A recent study of plants that thrive in one of the world’s harshest deserts could lead to new insights on avoiding famine as the effects of climate change worsen. Chile’s Atacama Desert is noted for being one of the driest areas on the planet. According to National Geographic, the region receives only around half an inch of rain per year because of the dusty red rocks that stretch for kilometers. Despite the lack of water, dozens of plant species thrive in the area.
According to the study, the desert is described as an “unparalleled natural laboratory for studying plant adaptability to harsh environmental circumstances,” according to the survey. Global desertification is one of the repercussions of climate change, and according to the report, desertification will affect 65 percent of our entire land surface by 2035, up from 48 percent in 2016.
Drought, increased radiation, salt, and severe temperatures will make growing crops more difficult in several parts of the world. According to Carbon Brief, a U.K.-based website reporting the latest findings in climate science, a combination of climate change, land mismanagement, and unsustainable freshwater usage is already creating water scarcity and soil mineral depletion in numerous parts of the world. Researchers determined what features made these plants so tenacious in the harsh desert environment by researching their genetic makeup. So, what genes did these plants have in common?

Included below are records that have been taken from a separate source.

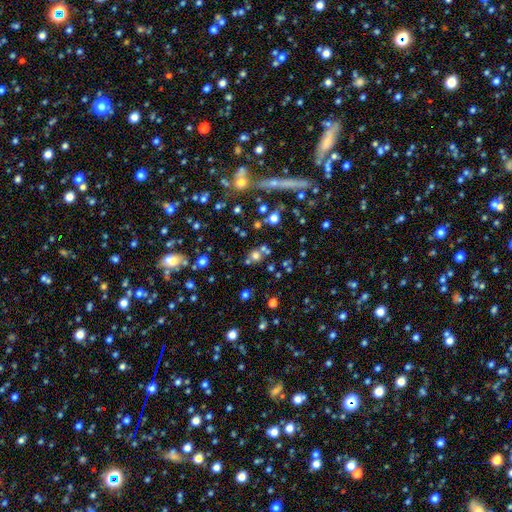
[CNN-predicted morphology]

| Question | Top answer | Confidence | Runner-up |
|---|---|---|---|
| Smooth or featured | smooth | 61% | star or artifact (26%) |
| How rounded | round | 83% | in between (16%) |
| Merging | none | 62% | merger (25%) |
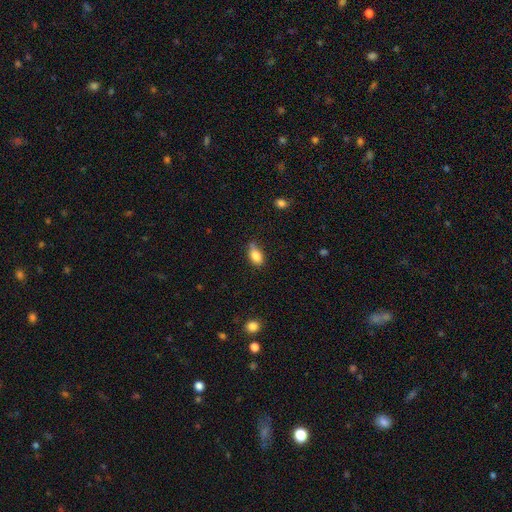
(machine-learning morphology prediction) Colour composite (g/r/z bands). It shows a smooth galaxy with no disk features (84%) that is in between round and cigar-shaped (86%). Merging: none (60%).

In 32 of the species, the most prevalent genes were related to stress response, metabolism, and energy production. Researchers discovered 265 genes that gave desert plants an evolutionary edge, describing this resource as a “genetic goldmine” for engineering agricultural resilience in the face of climate change. What method did the researchers use?
It turned out to be a 10-year project involving 27 scholars from various institutes and universities worldwide. The researchers looked at 22 different sites at different elevations of 328 feet. They discovered that the soil lacked numerous vital nutrients for plant growth when analyzing it. All of the samples in the research had “deficient” nitrogen levels.

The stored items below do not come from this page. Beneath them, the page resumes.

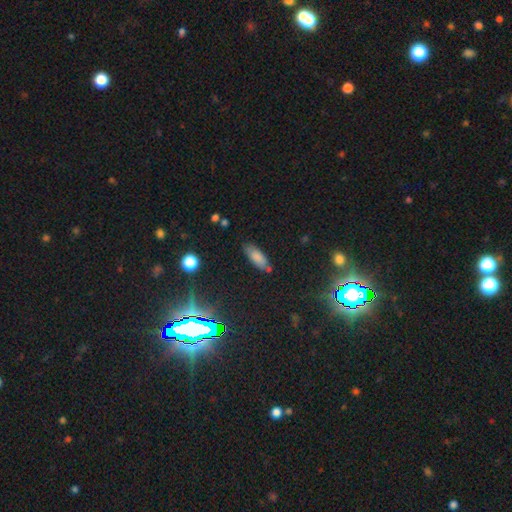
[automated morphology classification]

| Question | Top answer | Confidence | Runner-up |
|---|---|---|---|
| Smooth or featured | smooth | 73% | star or artifact (15%) |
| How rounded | in between | 70% | cigar-shaped (27%) |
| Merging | none | 80% | minor disturbance (14%) |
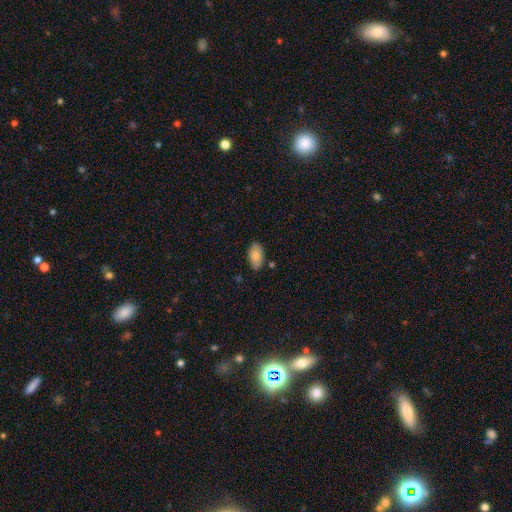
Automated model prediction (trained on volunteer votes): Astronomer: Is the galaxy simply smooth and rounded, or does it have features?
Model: smooth — 82%.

The researchers subsequently discovered a swarm of growth-promoting bacteria snuggled near the plant roots. The bacteria may take nitrogen from the air and use it to deliver essential minerals to the plants and protect them from diseases, boost drought resistance, and increase plant hormone synthesis. The study’s wealth of information has far-reaching consequences for food security in the future.

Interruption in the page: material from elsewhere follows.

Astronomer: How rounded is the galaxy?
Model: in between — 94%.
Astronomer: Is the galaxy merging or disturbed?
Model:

“Because some of these incredibly hardy plants are closely related to basic crops like grains, legumes, and the potato family, they can contribute vital genetic material for crop development,” according to the study. The United Nations summit on Climate Change (COP26) will address land use and desertification. The study was presented on Monday as world leaders gathered in Glasgow, Scotland, for COP26, a United Nations climate summit to keep global warming to less than 2 degrees Celsius over pre-industrial levels.
According to the Glasgow Leaders’ Declaration on Forests and Land Use, one of the conference’s goals was to “implement and, if required, modify agricultural policies and programs to incentivize sustainable agriculture, enhance food security, and benefit the environment.”